Applied Analysis and Partial Differential Equations

Mathematical models of natural phenomena often present themselves in the form of nonlinear partial differential equations (PDEs) and/or minimization problems. Their rigorous treatment is the historical root for the entire field of mathematical analysis. However, applied analysis has the distinctive feature that it develops not simply for its own sake, but with an eye toward finding effective solutions to concrete problems. Moreover, this relationship is symbiotic: mathematical models motivate general analytic techniques, while the analysis itself informs the modeling and computational experiments. For example, a sharp existence theorem can reveal either the adequacy or the inadequacy of a model to predict an observed phenomenon. Or by knowing the specific type of discontinuities present in the solution of a differential equation, one can often build a hybrid (analytic/numerical) approximation that is more accurate and efficient than what would result from a naïve/standard discretization.
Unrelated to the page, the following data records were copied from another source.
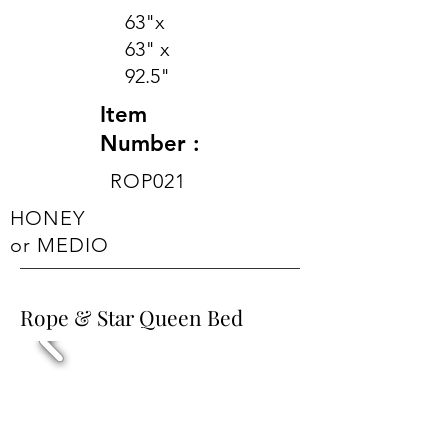
63"x
63" x
92.5"
Item
Number :
ROP021
HONEY
or MEDIO
Rope & Star Queen Bed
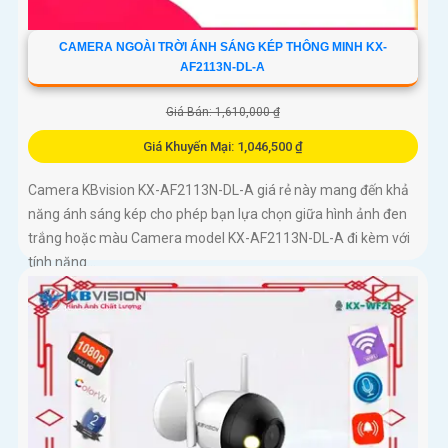
CAMERA NGOÀI TRỜI ÁNH SÁNG KÉP THÔNG MINH KX-
AF2113N-DL-A
Giá Bán: 1,610,000 ₫
Giá Khuyến Mại: 1,046,500 ₫
Camera KBvision KX-AF2113N-DL-A giá rẻ này mang đến khả
năng ánh sáng kép cho phép bạn lựa chọn giữa hình ảnh đen
trắng hoặc màu Camera model KX-AF2113N-DL-A đi kèm với
tính năng...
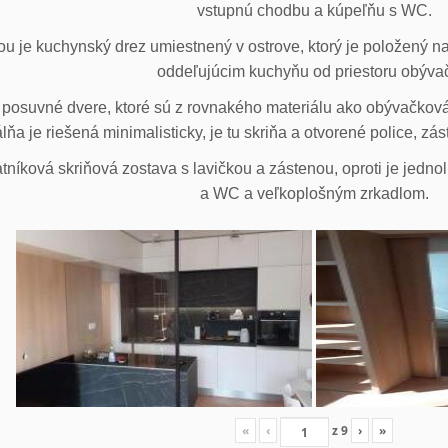
vstupnú chodbu a kúpeľňu s WC.
u je kuchynský drez umiestnený v ostrove, ktorý je položený na
oddeľujúcim kuchyňu od priestoru obýva
posuvné dvere, ktoré sú z rovnakého materiálu ako obývačková z
lňa je riešená minimalisticky, je tu skriňa a otvorené police, zá
tníková skriňová zostava s lavičkou a zástenou, oproti je jedno
a WC a veľkoplošným zrkadlom.
«
‹
z
9
›
»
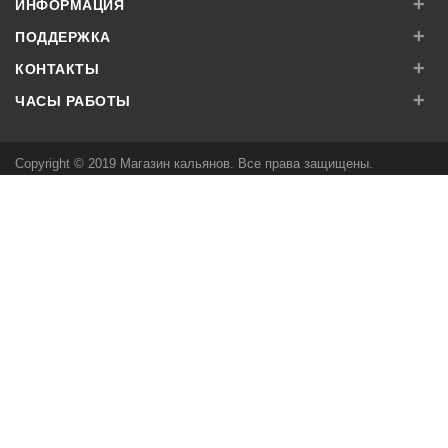
+
ИНФОРМАЦИЯ
+
ПОДДЕРЖКА
+
КОНТАКТЫ
+
ЧАСЫ РАБОТЫ
Copyright © 2019 Магазин кальянов. Все права защищены.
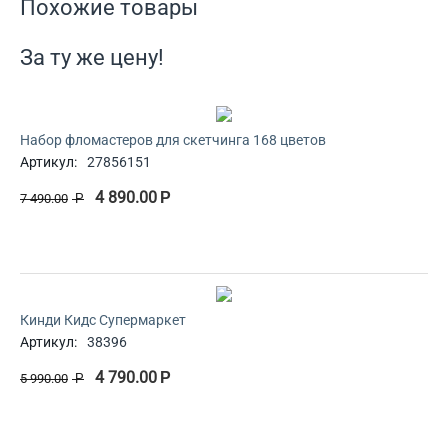
Похожие товары
За ту же цену!
Набор фломастеров для скетчинга 168 цветов
Артикул:
27856151
4 890.00
Р
7 490.00
Р
Кинди Кидс Супермаркет
Артикул:
38396
4 790.00
Р
5 990.00
Р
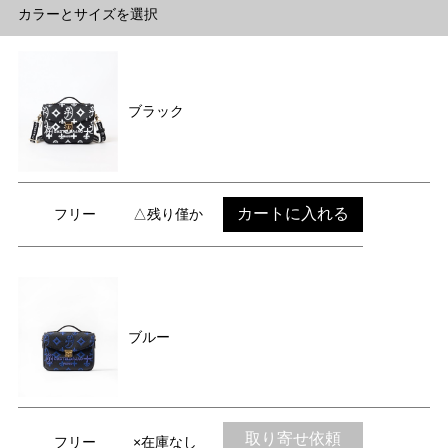
カラーとサイズを選択
ブラック
カートに入れる
フリー
△残り僅か
ブルー
取り寄せ依頼
フリー
×在庫なし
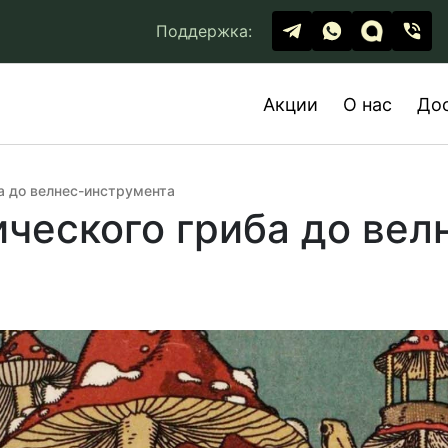
Поддержка:
Акции
О нас
До
а до велнес-инструмента
ического гриба до ве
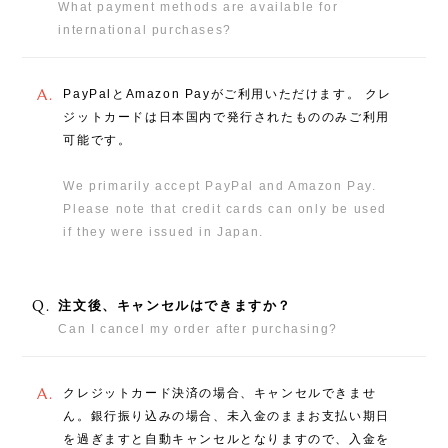
What payment methods are available for
international purchases?
A.
PayPalとAmazon Payがご利用いただけます。 クレ
ジットカードは日本国内で発行されたもののみご利用
可能です。
We primarily accept PayPal and Amazon Pay.
Please note that credit cards can only be used
if they were issued in Japan.
Q.
注文後、キャンセルはできますか？
Can I cancel my order after purchasing?
A.
クレジットカード決済の場合、キャンセルできませ
ん。銀行振り込みの場合、未入金のままお支払い期日
を過ぎますと自動キャンセルとなりますので、入金を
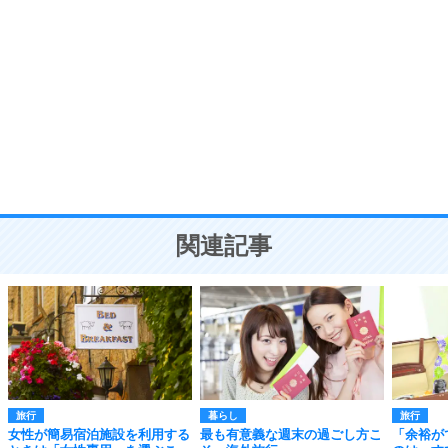
自分磨き
8
いらない物は、徹底的に捨てる。
気品と美しさを身につける30の方法
勉強法
9
謙虚な人こそ、本当に強い人。
頭の使い方がうまくなる30の方法
恋愛学
10
人を好きになったら、まず相手を徹底的に信じる
ことが大切。
恋する人が知っておきたい30の大切なこと
関連記事
旅行
暮らし
旅行
女性が簡易宿泊施設を利用する
最も有意義な週末の過ごし方こ
「余裕が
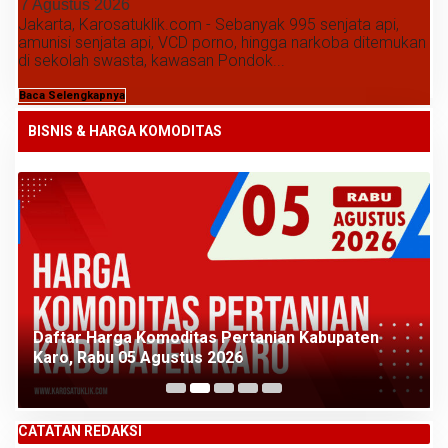
7 Agustus 2026
Jakarta, Karosatuklik.com - Sebanyak 995 senjata api,
amunisi senjata api, VCD porno, hingga narkoba ditemukan
di sekolah swasta, kawasan Pondok...
Baca Selengkapnya
BISNIS & HARGA KOMODITAS
Daftar Harga Komoditas Pertanian Kabupaten
Karo, Rabu 05 Agustus 2026
CATATAN REDAKSI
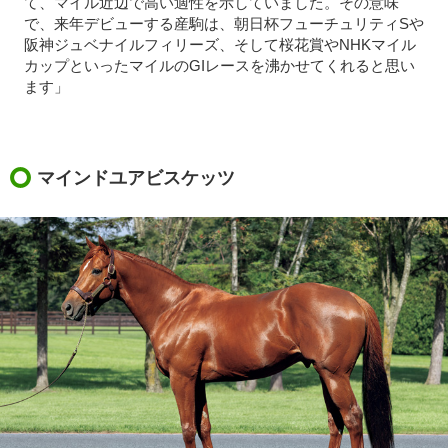
て、マイル近辺で高い適性を示していました。その意味
で、来年デビューする産駒は、朝日杯フューチュリティSや
阪神ジュベナイルフィリーズ、そして桜花賞やNHKマイル
カップといったマイルのGIレースを沸かせてくれると思い
ます」
マインドユアビスケッツ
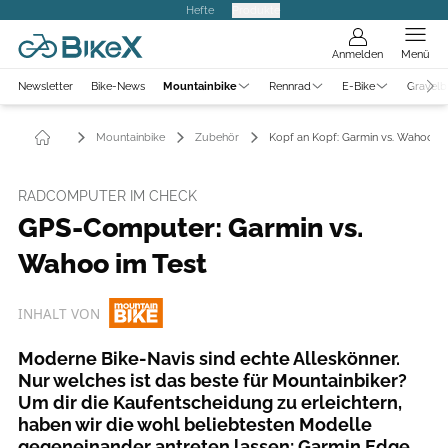
Hefte
Produkte
Anmelden
Menü
Newsletter
Bike-News
Mountainbike
Rennrad
E-Bike
Gravelb
Mountainbike
Zubehör
Kopf an Kopf: Garmin vs. Wahoo
RADCOMPUTER IM CHECK
GPS-Computer: Garmin vs.
Wahoo im Test
INHALT VON
Moderne Bike-Navis sind echte Alleskönner.
Nur welches ist das beste für Mountainbiker?
Um dir die Kaufentscheidung zu erleichtern,
haben wir die wohl beliebtesten Modelle
gegeneinander antreten lassen: Garmin Edge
Employing various techniques of nonlinear functional analysis and PDEs, the calculus of variations, bifurcation theory, probability theory, stochastic processes, geometric group theory, numerical analysis and computational science, current research at Cornell in Applied Analysis and PDEs includes problems from nonlinear elasticity and thin structures, mechanics of materials, mathematical aspects of materials science, homogenization theory, optimal control and differential games, seismic imaging and inverse problems, heat diffusion on manifolds, condensed matter physics, and nano-scale electronic systems.